(Dataset excerpts)
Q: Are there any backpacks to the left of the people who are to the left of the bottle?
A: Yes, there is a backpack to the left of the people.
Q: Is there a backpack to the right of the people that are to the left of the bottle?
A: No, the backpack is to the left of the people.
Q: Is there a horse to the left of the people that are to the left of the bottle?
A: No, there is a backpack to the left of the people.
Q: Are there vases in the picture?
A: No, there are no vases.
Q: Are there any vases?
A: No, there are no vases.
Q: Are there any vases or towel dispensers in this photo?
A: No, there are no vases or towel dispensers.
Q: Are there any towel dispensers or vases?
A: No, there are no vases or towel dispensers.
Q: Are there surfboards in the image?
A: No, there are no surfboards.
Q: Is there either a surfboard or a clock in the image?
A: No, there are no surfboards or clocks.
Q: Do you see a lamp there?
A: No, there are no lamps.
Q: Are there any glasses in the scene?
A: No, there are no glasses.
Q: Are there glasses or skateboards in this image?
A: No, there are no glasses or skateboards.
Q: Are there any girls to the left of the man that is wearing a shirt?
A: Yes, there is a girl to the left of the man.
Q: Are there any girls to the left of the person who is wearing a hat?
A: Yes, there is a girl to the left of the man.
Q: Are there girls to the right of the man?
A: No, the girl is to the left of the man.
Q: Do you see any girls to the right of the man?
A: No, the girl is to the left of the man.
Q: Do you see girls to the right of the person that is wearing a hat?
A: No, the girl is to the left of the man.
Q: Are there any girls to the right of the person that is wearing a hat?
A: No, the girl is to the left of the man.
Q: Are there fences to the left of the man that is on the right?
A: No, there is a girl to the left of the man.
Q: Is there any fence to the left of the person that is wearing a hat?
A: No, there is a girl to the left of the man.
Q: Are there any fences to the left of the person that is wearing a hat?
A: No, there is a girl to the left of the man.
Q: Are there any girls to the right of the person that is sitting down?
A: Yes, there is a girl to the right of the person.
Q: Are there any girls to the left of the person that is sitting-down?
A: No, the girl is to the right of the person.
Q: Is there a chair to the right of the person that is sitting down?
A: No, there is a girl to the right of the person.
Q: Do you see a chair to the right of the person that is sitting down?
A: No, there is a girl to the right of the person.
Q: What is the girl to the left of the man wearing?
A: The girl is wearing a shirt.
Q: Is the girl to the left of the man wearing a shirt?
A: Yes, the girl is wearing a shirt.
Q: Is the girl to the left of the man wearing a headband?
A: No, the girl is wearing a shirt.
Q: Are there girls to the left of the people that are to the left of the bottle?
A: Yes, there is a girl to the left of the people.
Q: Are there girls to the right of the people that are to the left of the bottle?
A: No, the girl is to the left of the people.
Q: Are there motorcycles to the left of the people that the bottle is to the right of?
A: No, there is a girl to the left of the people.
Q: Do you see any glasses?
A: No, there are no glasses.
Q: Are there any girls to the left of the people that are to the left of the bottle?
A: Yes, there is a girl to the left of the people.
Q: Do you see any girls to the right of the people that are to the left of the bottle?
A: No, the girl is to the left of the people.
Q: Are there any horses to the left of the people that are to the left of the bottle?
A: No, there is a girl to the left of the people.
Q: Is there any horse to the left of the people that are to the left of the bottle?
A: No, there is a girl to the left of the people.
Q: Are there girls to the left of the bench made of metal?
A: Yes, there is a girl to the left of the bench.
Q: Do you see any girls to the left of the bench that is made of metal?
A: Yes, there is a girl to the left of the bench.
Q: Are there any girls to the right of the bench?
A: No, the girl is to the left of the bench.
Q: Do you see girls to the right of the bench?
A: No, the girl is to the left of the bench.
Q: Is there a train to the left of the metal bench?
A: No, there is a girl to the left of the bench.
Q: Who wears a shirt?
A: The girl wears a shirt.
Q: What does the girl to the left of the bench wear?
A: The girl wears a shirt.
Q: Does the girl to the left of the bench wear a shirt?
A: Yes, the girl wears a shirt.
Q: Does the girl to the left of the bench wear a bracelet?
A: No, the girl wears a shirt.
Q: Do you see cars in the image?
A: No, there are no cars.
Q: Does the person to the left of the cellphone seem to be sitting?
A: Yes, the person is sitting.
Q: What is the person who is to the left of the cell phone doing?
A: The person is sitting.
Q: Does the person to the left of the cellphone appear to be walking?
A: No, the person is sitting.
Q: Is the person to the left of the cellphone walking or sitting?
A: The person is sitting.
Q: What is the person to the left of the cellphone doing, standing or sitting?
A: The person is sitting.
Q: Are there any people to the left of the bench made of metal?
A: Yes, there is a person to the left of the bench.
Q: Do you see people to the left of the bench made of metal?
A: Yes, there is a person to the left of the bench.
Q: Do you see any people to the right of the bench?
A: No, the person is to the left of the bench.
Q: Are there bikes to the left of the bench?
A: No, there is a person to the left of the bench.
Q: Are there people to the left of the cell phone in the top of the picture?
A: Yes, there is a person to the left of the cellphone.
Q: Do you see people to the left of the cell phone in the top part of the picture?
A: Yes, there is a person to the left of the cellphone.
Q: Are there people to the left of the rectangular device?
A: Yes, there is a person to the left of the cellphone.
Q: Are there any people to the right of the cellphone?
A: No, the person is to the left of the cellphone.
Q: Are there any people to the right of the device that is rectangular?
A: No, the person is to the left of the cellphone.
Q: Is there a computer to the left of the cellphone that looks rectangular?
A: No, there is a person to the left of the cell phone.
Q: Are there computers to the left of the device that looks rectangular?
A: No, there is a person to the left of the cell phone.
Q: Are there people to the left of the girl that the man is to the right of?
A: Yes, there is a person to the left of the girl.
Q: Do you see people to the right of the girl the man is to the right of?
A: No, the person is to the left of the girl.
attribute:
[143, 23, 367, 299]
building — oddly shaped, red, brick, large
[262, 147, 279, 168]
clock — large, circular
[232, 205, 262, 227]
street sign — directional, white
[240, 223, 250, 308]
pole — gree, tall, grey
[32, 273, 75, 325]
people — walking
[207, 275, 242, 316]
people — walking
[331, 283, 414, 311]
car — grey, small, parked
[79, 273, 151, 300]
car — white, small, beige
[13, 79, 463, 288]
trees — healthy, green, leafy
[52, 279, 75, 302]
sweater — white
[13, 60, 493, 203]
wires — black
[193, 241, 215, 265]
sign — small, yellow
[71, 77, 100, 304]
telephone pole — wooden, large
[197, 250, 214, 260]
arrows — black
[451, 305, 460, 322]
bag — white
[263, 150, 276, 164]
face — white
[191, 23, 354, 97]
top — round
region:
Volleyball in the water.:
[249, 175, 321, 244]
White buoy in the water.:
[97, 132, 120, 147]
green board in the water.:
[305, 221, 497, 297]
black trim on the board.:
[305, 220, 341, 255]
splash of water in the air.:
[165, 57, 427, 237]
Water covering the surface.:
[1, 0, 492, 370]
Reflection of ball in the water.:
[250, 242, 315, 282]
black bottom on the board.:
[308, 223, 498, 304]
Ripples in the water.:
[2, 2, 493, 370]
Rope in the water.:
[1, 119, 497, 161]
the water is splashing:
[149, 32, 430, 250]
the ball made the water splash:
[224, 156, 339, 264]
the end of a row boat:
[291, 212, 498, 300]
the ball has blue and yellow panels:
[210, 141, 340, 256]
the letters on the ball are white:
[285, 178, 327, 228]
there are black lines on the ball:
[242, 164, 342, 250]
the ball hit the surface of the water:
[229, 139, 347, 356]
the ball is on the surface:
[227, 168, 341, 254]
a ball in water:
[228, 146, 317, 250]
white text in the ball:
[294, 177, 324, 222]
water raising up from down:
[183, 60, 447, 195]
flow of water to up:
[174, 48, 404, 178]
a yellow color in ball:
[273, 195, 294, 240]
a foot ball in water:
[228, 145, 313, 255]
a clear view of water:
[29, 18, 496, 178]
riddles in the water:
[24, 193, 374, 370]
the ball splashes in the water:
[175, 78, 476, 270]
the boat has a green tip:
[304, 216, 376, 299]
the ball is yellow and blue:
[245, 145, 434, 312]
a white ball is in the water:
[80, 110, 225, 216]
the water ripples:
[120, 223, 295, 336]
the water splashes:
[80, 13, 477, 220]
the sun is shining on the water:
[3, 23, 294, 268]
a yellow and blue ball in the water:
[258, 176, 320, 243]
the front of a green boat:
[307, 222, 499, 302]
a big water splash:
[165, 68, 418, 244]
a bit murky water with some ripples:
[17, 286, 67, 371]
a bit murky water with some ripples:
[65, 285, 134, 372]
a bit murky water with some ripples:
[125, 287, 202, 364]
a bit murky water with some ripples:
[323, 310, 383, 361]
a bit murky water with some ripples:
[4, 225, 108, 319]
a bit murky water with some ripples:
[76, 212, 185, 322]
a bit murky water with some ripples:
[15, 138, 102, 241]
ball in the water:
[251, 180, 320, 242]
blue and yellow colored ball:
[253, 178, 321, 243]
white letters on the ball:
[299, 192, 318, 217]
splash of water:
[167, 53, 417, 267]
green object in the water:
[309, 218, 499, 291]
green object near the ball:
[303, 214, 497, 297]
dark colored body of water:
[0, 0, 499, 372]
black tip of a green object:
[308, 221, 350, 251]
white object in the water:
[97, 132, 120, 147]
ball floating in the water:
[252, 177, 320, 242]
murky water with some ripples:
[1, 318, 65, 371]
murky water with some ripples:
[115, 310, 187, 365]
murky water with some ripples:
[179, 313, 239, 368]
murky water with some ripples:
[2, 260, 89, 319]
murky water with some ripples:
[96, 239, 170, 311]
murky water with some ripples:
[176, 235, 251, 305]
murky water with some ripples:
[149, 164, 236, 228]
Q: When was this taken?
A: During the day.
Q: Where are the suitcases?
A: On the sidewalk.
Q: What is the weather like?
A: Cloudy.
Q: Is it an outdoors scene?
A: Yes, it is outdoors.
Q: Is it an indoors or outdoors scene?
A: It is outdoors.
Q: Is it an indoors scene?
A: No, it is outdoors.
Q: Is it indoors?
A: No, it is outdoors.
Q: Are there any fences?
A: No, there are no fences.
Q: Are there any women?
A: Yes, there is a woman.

:: Exercise prompt ::
Can you recast the data starting at the line that contains "splash of water in" and ending at the line that contains "[80, 110, 225, 216]" as a two-column CSV with the headers text and answer? Give one row for each text and its answer, with each value in a single quoted field and any line breaks turned into spaces.

:: Written answer ::
text,answer
"splash of water in the air.:","[165, 57, 427, 237]"
"Water covering the surface.:","[1, 0, 492, 370]"
"Reflection of ball in the water.:","[250, 242, 315, 282]"
"black bottom on the board.:","[308, 223, 498, 304]"
"Ripples in the water.:","[2, 2, 493, 370]"
"Rope in the water.:","[1, 119, 497, 161]"
"the water is splashing:","[149, 32, 430, 250]"
"the ball made the water splash:","[224, 156, 339, 264]"
"the end of a row boat:","[291, 212, 498, 300]"
"the ball has blue and yellow panels:","[210, 141, 340, 256]"
"the letters on the ball are white:","[285, 178, 327, 228]"
"there are black lines on the ball:","[242, 164, 342, 250]"
"the ball hit the surface of the water:","[229, 139, 347, 356]"
"the ball is on the surface:","[227, 168, 341, 254]"
"a ball in water:","[228, 146, 317, 250]"
"white text in the ball:","[294, 177, 324, 222]"
"water raising up from down:","[183, 60, 447, 195]"
"flow of water to up:","[174, 48, 404, 178]"
"a yellow color in ball:","[273, 195, 294, 240]"
"a foot ball in water:","[228, 145, 313, 255]"
"a clear view of water:","[29, 18, 496, 178]"
"riddles in the water:","[24, 193, 374, 370]"
"the ball splashes in the water:","[175, 78, 476, 270]"
"the boat has a green tip:","[304, 216, 376, 299]"
"the ball is yellow and blue:","[245, 145, 434, 312]"
"a white ball is in the water:","[80, 110, 225, 216]"